そこで、京大では、ホームページ上で飲酒に関する注意点を公開している。飲酒の危険性を説明したうえで、▼未成年者は飲酒をしない▼成年者であってもイッキ飲みなどの危険な飲酒は避ける▼アルコールを受け付けない体質の人にアルコールを勧めない▼飲酒後に自転車・バイク・自動車の運転をしない▼酔い潰れた者に対し責任をもって介抱するなど、学生のアルコールへの正しい向き合い方を求めている。
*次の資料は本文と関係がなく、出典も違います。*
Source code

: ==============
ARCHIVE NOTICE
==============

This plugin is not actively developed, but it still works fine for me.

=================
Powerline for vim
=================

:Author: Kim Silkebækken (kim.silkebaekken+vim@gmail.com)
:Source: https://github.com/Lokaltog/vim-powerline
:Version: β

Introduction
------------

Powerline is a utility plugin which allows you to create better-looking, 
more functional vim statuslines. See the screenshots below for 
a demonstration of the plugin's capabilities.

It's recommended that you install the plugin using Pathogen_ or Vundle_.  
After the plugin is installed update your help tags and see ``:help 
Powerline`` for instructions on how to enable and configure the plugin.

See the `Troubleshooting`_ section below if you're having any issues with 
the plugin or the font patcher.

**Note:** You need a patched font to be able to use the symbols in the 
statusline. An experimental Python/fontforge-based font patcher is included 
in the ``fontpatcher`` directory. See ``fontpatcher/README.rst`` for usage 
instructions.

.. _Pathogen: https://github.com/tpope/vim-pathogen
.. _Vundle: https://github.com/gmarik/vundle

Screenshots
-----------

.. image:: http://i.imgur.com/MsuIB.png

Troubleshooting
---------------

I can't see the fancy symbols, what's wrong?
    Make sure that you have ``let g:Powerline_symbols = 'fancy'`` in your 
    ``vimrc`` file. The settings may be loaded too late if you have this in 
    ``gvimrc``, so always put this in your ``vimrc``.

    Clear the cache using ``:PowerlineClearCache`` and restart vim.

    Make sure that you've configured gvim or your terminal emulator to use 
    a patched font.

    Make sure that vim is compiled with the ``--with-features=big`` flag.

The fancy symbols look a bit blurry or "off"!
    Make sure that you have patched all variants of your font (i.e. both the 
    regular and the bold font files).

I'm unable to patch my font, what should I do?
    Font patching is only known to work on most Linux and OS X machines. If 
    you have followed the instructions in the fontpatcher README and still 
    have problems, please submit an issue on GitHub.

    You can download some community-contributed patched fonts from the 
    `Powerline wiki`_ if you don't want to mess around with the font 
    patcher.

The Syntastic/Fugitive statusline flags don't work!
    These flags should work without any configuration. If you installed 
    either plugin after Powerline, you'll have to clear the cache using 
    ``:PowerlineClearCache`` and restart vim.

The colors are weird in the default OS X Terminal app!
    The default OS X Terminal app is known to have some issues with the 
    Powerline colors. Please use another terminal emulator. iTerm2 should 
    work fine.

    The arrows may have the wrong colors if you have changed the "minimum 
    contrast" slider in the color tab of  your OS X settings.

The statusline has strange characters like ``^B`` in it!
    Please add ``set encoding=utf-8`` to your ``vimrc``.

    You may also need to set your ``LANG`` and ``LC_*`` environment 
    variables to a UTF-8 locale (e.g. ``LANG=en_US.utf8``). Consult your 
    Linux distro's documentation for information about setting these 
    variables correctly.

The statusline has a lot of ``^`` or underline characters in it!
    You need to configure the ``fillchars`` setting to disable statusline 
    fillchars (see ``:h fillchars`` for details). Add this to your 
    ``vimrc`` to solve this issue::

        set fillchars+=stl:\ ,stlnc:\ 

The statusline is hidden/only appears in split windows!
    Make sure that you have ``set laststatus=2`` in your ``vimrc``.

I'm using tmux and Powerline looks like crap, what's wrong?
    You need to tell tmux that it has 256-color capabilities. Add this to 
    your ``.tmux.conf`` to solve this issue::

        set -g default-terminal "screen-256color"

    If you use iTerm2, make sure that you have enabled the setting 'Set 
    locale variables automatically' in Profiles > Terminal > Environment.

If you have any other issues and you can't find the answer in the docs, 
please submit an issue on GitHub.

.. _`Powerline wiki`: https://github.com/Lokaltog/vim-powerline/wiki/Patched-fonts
また、今年4月に大学の発行した『Campus Life News』では、「『飲酒』に関する注意喚起」として、「飲酒・酩酊により、自他に危害を加える、記憶を失うなど自己を制御できない状態に陥ったことのある人は、自ら飲酒を控えること。また、そのような人に飲酒を勧めないこと」を学生に呼びかけている。

【ワード解説】

11月祭全学実行委員会(全学実)
「11月祭に参加の意思を有するもの」によって構成される全学組織で、11月祭に関して意思決定する機関。毎年公開の会議を開いている。会議には全ての京大生が参加でき、発言権を持つ。議決は参加者の全会一致。

11月祭全学実行委員会事務局(11月祭事務局)
全学実の承認の下11月祭での包括的な実務を担う組織。年度ごとに改組され、メンバーは公募される。